Prompt:
Report all lines below with the word "always".

[Hardware design source files]
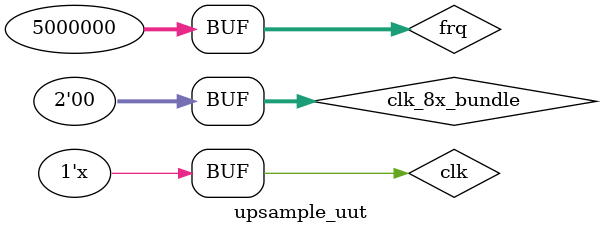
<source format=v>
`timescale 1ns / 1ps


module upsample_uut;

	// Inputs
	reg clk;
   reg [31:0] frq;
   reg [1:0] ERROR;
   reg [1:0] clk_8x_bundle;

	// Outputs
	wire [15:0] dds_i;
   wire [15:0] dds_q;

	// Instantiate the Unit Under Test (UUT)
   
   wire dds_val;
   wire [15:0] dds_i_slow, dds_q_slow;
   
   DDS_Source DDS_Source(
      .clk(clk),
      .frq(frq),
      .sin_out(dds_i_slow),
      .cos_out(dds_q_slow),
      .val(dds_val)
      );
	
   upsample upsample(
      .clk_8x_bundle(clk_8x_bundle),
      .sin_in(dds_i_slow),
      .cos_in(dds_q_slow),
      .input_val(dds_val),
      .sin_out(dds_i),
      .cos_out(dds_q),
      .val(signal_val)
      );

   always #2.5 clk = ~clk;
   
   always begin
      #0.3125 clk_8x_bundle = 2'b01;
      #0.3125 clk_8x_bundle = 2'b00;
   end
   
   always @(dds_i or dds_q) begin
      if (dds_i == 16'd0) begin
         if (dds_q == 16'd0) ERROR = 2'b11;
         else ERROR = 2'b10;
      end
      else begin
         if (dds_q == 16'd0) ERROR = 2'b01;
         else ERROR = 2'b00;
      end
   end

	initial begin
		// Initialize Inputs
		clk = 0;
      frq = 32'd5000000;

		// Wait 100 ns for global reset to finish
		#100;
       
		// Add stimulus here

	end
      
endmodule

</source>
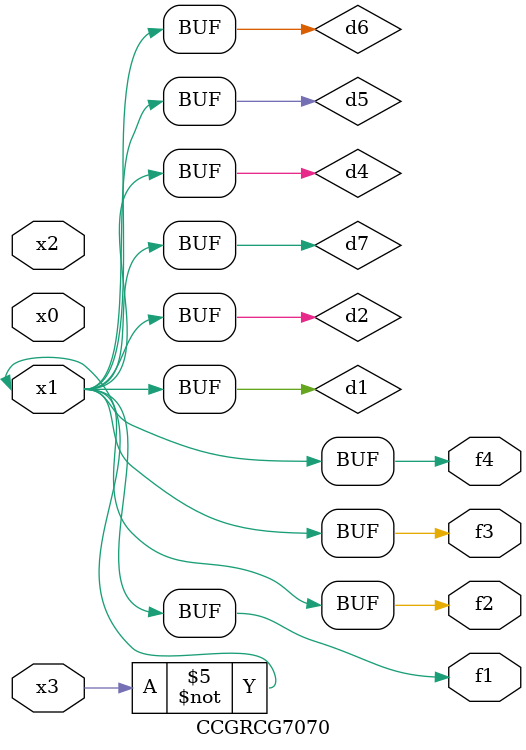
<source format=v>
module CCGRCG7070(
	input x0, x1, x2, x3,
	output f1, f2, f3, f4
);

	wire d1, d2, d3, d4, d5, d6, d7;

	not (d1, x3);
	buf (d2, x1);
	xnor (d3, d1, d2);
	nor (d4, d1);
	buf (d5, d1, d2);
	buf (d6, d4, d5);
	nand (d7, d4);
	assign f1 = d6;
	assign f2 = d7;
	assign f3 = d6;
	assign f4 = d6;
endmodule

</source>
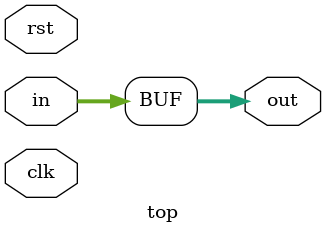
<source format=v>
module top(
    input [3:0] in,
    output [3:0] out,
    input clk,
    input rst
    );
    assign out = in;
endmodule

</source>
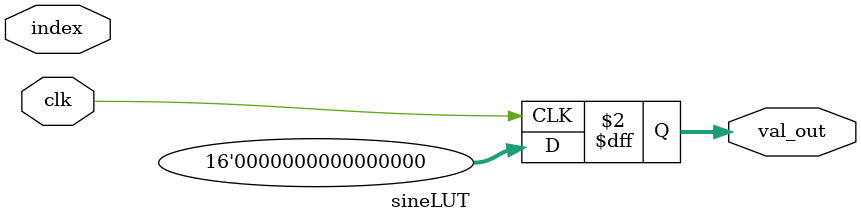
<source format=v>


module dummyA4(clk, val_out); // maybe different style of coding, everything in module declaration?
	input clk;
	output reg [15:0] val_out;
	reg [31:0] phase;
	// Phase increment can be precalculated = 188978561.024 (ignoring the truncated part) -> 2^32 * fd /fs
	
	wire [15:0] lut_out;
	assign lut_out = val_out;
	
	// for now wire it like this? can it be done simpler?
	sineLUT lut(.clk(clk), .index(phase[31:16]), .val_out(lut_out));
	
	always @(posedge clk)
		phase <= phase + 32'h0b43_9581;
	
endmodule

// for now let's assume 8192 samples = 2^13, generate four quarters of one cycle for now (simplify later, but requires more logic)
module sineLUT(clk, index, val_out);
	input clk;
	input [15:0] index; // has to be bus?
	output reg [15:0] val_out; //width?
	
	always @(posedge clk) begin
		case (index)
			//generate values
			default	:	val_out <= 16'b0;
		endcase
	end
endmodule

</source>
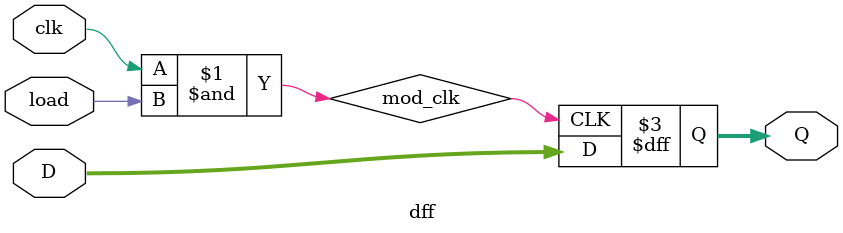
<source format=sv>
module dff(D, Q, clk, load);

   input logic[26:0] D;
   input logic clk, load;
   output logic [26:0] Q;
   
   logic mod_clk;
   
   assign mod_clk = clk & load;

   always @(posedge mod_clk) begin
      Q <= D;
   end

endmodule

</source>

Exercise solution:
   always #2.5 clk = ~clk;
   always begin
   always @(dds_i or dds_q) begin
	always @(posedge clk)
	always @(posedge clk) begin
   always @(posedge mod_clk) begin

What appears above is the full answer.